In Ontario, Canada, Finance Minister Peter Bethlenfalvy directed the provincial Liquor Control Board to have stores remove Russian vodka and other alcoholic products, according to the Canadian Press.
"Ontario joins Canada's allies in condemning the Russian government's act of aggression against the Ukrainian people and we strongly support the federal government's efforts to sanction the Russian government," Bethlenfalvy said. "We will continue to be there for the Ukrainian people during this extremely difficult time."

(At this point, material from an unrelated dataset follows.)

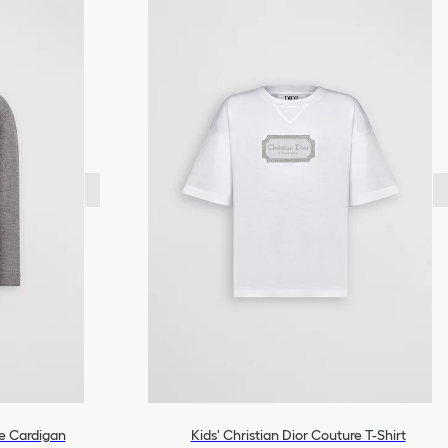
re Cardigan
Kids' Christian Dior Couture T-Shirt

Products will be removed from nearly 700 stores across the province.
‘Standing with Ukraine’
"Ontario and the LCBO can't say it's truly standing with Ukraine while continuing to be Putin’s customer," Steven Del Duca, leader of the Ontario Liberal Party, said.

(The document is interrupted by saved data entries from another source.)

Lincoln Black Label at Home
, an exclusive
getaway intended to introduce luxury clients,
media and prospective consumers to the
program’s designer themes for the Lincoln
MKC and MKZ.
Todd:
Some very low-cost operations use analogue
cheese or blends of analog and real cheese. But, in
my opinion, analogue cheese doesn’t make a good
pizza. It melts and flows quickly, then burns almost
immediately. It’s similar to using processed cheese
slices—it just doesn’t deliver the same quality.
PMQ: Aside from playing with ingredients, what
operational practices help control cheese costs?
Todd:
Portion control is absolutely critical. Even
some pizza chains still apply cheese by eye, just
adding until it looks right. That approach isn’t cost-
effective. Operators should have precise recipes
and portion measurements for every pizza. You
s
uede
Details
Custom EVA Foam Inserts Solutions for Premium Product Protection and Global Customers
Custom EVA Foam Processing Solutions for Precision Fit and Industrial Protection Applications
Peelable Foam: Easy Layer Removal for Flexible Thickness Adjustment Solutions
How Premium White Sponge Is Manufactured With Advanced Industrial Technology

Elsewhere in Canada, stores in Manitoba, New Brunswick, British Columbia and Newfoundland were also taking similar action.
The Nova Scotia Liquor Corporation removed Russian products from its shelves and website because of the "terrible events taking place."
British Columbia was ceasing imports on Russian alcohol, Deputy Premier Mike Farnworth said.
"Our province stands with those who understand Europe's peace following two world wars depends on respecting international law," he told the Canadian Press.
‘The whole world knows’
In the U.S., the Jacob Liquor Exchange in Wichita, Kansas, decided to remove its more than 100 bottles of Russian vodka from the shelves and poured some of it on the ground.
"I think the whole world knows by now that Russia’s at war with Ukraine for no apparent reason," Jamie Stratton, wine director and partner of the store, told KSNW-TV in Wichita. "I guess this is our sanction … and this may be small, but every small thing makes a difference."
In Oregon, the owner of a bar in Bend filmed himself pouring out all of his Russian vodka, according to FOX 12 of Portland.
"Russia is acting as though it's 1939 and going into Europe with a full force that they have in the Ukraine," Bill McCormick, owner of Pine Tavern, told the station. "I am so concerned about it metastasizing into other countries."
He said he stood to lose a few hundred dollars over the spilled vodka – but said the protest was worth it to him.
Bob Quay, owner of Bob’s Bar in Grand Rapids, Michigan, told MLive.com he pulled several bottles off his shelf as a "protest against the aggression."
"I just made the decision on the spot," he told MLive.com. "It’s just something little we can do."